Data extract:
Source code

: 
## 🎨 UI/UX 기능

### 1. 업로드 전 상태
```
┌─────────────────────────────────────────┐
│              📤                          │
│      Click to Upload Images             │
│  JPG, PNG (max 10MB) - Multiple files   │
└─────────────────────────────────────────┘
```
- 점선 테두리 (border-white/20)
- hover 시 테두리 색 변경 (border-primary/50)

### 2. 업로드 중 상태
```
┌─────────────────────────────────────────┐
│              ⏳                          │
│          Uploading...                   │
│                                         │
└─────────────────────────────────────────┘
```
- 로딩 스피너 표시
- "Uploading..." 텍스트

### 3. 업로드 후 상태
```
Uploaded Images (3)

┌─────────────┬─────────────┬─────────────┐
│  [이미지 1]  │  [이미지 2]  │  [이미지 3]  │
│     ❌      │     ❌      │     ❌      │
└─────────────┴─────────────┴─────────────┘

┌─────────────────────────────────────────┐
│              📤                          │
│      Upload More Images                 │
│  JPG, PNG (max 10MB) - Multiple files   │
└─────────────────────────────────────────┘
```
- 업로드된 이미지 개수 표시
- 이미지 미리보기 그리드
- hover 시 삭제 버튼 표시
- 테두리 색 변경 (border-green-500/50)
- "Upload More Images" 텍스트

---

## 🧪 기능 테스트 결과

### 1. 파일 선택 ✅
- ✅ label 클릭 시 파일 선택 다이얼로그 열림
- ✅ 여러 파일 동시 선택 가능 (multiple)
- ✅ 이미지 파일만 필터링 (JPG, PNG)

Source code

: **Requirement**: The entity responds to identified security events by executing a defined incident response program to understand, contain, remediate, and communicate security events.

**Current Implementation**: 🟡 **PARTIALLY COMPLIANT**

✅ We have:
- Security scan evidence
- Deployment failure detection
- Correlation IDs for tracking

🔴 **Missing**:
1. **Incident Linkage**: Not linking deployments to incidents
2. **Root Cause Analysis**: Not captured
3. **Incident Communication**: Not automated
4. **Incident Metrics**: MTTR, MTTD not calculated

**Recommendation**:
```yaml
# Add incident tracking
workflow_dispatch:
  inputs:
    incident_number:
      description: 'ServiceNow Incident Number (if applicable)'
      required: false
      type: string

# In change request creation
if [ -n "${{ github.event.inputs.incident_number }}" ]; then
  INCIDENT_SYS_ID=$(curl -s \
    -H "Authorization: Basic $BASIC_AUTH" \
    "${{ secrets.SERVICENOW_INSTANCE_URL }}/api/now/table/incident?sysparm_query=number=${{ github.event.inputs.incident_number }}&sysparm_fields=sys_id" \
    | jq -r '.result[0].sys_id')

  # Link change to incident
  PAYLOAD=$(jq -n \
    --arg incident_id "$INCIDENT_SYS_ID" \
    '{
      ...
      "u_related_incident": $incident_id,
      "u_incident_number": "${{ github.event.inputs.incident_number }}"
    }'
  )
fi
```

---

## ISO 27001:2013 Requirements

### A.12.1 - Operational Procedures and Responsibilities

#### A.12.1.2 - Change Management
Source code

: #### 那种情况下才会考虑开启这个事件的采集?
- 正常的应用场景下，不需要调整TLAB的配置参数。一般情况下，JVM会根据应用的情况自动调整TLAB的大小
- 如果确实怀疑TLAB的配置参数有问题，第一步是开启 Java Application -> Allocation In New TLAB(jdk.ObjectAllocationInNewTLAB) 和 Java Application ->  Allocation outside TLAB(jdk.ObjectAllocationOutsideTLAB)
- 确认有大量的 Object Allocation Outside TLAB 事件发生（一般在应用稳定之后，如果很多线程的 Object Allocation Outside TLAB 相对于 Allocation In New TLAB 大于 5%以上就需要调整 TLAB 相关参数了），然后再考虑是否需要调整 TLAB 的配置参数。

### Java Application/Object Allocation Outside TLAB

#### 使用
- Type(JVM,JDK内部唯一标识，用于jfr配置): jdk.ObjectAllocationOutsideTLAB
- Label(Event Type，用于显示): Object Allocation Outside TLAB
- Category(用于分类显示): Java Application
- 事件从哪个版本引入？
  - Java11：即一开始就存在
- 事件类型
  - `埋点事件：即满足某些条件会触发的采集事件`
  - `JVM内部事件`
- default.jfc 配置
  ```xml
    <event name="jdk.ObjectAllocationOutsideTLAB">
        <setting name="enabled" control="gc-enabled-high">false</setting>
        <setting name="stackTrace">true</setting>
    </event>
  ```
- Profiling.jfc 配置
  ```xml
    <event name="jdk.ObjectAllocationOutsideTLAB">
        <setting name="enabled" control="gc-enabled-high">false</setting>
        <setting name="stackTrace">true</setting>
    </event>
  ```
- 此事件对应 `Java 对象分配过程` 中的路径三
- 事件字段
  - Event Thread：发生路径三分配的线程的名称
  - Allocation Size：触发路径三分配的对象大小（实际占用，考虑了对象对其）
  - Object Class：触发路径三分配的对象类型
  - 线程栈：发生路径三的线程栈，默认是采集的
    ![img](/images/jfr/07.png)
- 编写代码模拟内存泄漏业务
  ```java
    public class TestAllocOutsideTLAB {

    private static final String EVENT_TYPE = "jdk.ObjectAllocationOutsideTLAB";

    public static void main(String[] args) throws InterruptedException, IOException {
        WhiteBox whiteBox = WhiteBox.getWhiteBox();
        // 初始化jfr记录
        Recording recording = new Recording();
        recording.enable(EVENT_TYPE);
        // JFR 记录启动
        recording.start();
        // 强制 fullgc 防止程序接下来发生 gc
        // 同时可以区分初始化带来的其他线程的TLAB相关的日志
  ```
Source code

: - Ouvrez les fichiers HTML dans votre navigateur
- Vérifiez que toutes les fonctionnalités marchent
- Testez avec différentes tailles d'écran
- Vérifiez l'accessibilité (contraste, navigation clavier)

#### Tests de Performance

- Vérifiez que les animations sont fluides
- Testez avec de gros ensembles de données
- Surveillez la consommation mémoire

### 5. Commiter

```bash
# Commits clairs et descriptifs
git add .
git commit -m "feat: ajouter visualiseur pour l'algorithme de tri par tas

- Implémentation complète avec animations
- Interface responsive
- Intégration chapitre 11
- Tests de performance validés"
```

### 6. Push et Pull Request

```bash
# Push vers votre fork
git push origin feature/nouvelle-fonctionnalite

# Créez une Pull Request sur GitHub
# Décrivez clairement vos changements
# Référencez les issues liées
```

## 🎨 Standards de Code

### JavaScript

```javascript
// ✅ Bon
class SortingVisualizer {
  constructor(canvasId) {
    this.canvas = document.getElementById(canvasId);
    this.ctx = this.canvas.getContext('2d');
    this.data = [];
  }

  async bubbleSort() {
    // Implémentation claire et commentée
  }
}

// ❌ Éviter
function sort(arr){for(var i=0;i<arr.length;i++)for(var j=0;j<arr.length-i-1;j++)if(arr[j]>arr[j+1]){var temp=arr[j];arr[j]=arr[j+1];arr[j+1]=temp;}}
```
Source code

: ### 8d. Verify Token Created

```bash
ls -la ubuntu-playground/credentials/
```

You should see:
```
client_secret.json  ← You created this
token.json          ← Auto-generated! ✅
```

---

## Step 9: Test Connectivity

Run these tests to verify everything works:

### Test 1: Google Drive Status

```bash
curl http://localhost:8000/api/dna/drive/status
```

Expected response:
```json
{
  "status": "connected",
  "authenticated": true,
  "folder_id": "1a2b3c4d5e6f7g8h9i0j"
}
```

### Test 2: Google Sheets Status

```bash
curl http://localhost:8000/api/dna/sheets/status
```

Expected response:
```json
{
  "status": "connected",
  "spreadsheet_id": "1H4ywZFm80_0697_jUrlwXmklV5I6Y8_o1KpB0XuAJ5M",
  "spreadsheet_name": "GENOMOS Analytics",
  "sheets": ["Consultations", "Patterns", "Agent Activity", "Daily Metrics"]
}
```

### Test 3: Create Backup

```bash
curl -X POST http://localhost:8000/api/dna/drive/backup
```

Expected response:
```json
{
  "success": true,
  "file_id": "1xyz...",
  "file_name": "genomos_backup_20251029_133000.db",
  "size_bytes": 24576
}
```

Work order: Search the records above for "More" and copy every line that has it.

Solution:
│      Upload More Images                 │
- "Upload More Images" 텍스트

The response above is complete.